The statistics aren’t completely perfect, for various reasons. Days before classes start and days of the week don’t align from year to year, given normal shifts in the calendar. “Drop for nonpayment” days can move a little, which can cause blips in either direction for a day or two. A snow day can throw things off, if it meant that registrations were delayed by a day. But if you follow the reports daily -- and I do -- they tend to follow consistent patterns.

Over the last several years, the consistent pattern has been that we’re down 2x for weeks, then cut the deficit to x in the last run-up to the start of classes. When I ask people why they think that is, I usually get a shrug and some variation on “our students register late” or “students procrastinate,” but those don’t actually answer the question. The numbers are relative to last year. For the gap to close late must mean that more students are registering later than last year. This has happened year after year after year. As with “human nature” arguments generally, it can’t address change. Human nature doesn’t change 4 percent per year.

So I’m looking for reasons that a larger proportion of students registers later every year.

The intuitive answer, which is probably at least partially correct, is money. After a certain date, they have to pay on the spot to register, unless they have financial aid. That creates an incentive to wait. As tuition goes up, the incentive gets a little bit stronger every year.

I suspect there’s something to that, but tuition doesn’t go up that much. That can’t be the whole issue.

Given how many jobs students have, there may be an effect from greater sensitivity to shifts in working hours. Entry-level jobs often have unsteady hours, so they may be waiting for the dust to settle -- or for time to run out -- before picking classes. We know that more students are attending part-time, which is partly a function of the job market, so that may be a factor.

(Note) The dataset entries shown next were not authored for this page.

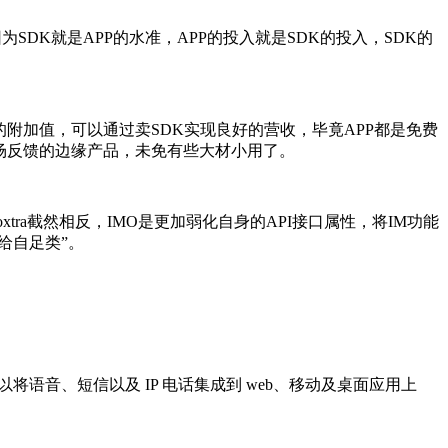
DK就是APP的水准，APP的投入就是SDK的投入，SDK的
附加值，可以通过卖SDK实现良好的营收，毕竟APP都是免费
场反馈的边缘产品，未免有些大材小用了。
a截然相反，IMO是更加弱化自身的API接口属性，将IM功能
给自足类”。
以将语音、短信以及 IP 电话集成到 web、移动及桌面应用上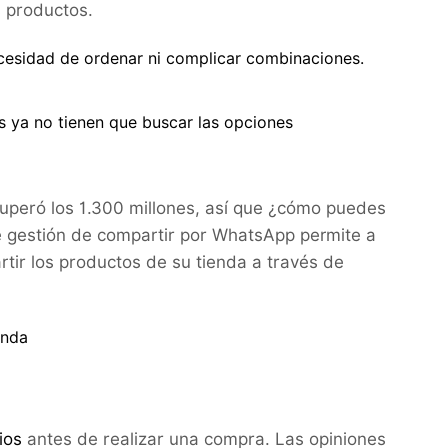
 productos.
cesidad de ordenar ni complicar combinaciones.
s ya no tienen que buscar las opciones
superó los 1.300 millones, así que ¿cómo puedes
de gestión de compartir por WhatsApp permite a
rtir los productos de su tienda a través de
anda
ios
antes de realizar una compra. Las opiniones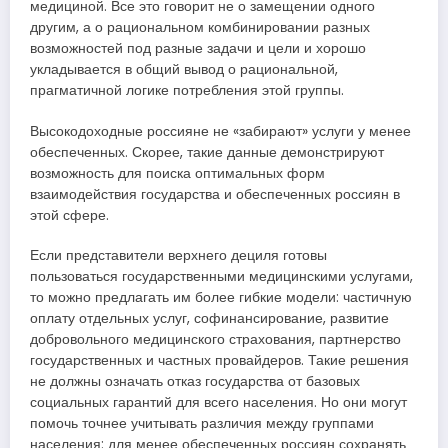
медициной. Все это говорит не о замещении одного
другим, а о рациональном комбинировании разных
возможностей под разные задачи и цели и хорошо
укладывается в общий вывод о рациональной,
прагматичной логике потребления этой группы.
Высокодоходные россияне не «забирают» услуги у менее
обеспеченных. Скорее, такие данные демонстрируют
возможность для поиска оптимальных форм
взаимодействия государства и обеспеченных россиян в
этой сфере.
Если представители верхнего дециля готовы
пользоваться государственными медицинскими услугами,
то можно предлагать им более гибкие модели: частичную
оплату отдельных услуг, софинансирование, развитие
добровольного медицинского страхования, партнерство
государственных и частных провайдеров. Такие решения
не должны означать отказ государства от базовых
социальных гарантий для всего населения. Но они могут
помочь точнее учитывать различия между группами
населения: для менее обеспеченных россиян сохранять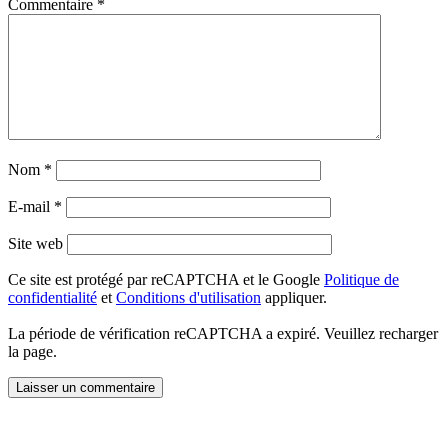
Commentaire
*
Nom
*
E-mail
*
Site web
Ce site est protégé par reCAPTCHA et le Google
Politique de
confidentialité
et
Conditions d'utilisation
appliquer.
La période de vérification reCAPTCHA a expiré. Veuillez recharger
la page.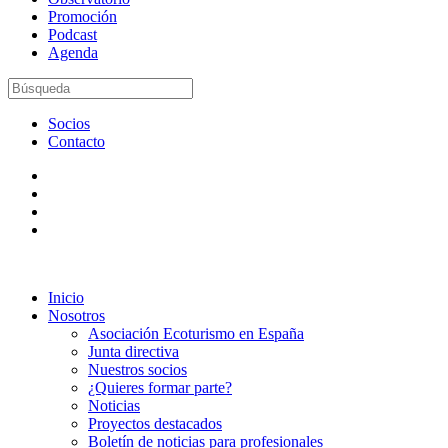
Promoción
Podcast
Agenda
Socios
Contacto
Inicio
Nosotros
Asociación Ecoturismo en España
Junta directiva
Nuestros socios
¿Quieres formar parte?
Noticias
Proyectos destacados
Boletín de noticias para profesionales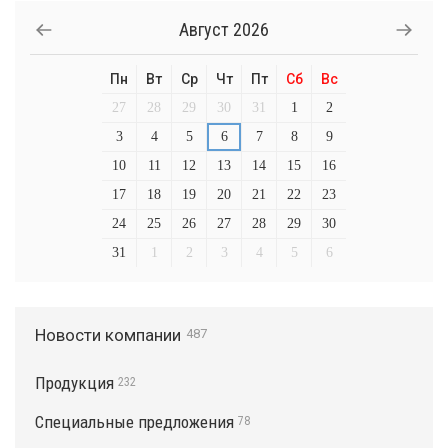
Август
2026
Пн
Вт
Ср
Чт
Пт
Сб
Вс
27
28
29
30
31
1
2
3
4
5
6
7
8
9
10
11
12
13
14
15
16
17
18
19
20
21
22
23
24
25
26
27
28
29
30
31
1
2
3
4
5
6
Новости компании
487
Продукция
232
Специальные предложения
78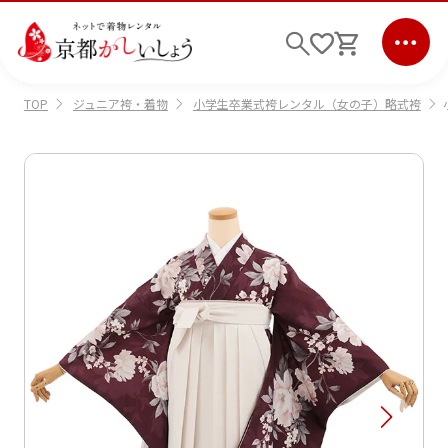
ジュニア袴・着物
小学生卒業式袴レンタル（女の子）略式袴
TOP
ログイン
会員登録
キーワード検索
商品から選ぶ
検索
ご利用ガイド
サポート
条件検索
会社情報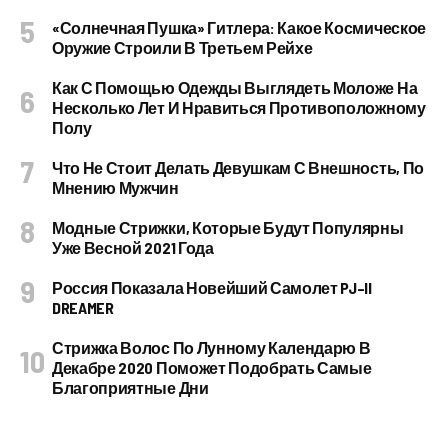
«Солнечная Пушка» Гитлера: Какое Космическое
Оружие Строили В Третьем Рейхе
Как С Помощью Одежды Выглядеть Моложе На
Несколько Лет И Нравиться Противоположному
Полу
Что Не Стоит Делать Девушкам С Внешность, По
Мнению Мужчин
Модные Стрижки, Которые Будут Популярны
Уже Весной 2021 Года
Россия Показала Новейший Самолет PJ–II
DREAMER
Стрижка Волос По Лунному Календарю В
Декабре 2020 Поможет Подобрать Самые
Благоприятные Дни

Given enrollment declines generally, there may be some effect from a relative lack of urgency. When the most popular time slots and professors went quickly, students had a reason to register early. When plenty of good seats are still available at the end, though, there’s less perceived risk in waiting.

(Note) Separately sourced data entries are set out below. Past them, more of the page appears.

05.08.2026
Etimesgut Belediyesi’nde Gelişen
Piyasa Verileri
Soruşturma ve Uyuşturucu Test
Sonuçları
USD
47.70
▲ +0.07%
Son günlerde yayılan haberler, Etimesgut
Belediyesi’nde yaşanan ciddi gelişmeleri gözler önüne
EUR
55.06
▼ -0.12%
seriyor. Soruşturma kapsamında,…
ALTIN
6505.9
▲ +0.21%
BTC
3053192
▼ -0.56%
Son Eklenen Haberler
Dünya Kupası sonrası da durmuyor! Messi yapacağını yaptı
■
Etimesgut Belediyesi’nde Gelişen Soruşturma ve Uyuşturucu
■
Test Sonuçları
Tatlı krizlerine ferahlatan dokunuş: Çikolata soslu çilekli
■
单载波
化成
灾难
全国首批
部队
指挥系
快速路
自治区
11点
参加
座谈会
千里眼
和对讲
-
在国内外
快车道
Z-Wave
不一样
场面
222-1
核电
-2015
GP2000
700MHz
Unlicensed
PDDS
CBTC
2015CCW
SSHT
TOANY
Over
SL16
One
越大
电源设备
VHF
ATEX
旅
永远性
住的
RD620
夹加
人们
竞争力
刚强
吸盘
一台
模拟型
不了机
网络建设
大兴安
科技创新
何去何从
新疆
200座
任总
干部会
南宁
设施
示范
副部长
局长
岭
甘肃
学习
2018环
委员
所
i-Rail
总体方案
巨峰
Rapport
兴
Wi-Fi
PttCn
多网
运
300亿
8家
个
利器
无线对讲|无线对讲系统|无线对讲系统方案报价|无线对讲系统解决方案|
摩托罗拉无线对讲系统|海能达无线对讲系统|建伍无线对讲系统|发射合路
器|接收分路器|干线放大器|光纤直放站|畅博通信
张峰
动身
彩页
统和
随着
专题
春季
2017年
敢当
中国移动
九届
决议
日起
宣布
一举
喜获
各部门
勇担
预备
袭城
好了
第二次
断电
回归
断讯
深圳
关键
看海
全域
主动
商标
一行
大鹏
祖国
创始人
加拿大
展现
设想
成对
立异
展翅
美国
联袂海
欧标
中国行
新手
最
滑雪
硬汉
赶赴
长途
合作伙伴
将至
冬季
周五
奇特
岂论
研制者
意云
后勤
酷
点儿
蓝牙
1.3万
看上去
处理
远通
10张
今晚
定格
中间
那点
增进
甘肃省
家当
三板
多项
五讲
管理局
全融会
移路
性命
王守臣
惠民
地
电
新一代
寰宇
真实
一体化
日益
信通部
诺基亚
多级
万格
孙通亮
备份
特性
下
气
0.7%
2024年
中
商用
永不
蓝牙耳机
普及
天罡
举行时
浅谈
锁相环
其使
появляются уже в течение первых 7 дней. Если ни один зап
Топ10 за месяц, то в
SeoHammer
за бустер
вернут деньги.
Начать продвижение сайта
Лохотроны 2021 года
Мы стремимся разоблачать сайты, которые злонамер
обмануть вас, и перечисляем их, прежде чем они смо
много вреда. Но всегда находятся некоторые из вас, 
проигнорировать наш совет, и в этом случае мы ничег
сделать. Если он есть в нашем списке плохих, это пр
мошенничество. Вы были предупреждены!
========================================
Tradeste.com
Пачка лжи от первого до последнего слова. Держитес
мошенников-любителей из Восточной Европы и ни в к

The question matters because late registration hurts both the college and the students. It hurts the college to the extent that it makes planning more difficult. Decisions about which sections to cut are harder to make when more students wait until the bitter end. It hurts students to the extent that they lose the chance to plan their transportation, job hours and family obligations. We know from the literature that the last students in are usually the first ones out.

Given a fiscal cushion, I’d love to move the enrollment cutoff to a couple of weeks before classes start. But we really don’t have that option, and even if we did, it would be a hard sell culturally. When demand was higher, it almost would have been redundant anyway.

Two questions for my wise and worldly readers: Are you seeing a similar pattern where you are? And if you have, have you figured out what’s behind it and how best to deal with it?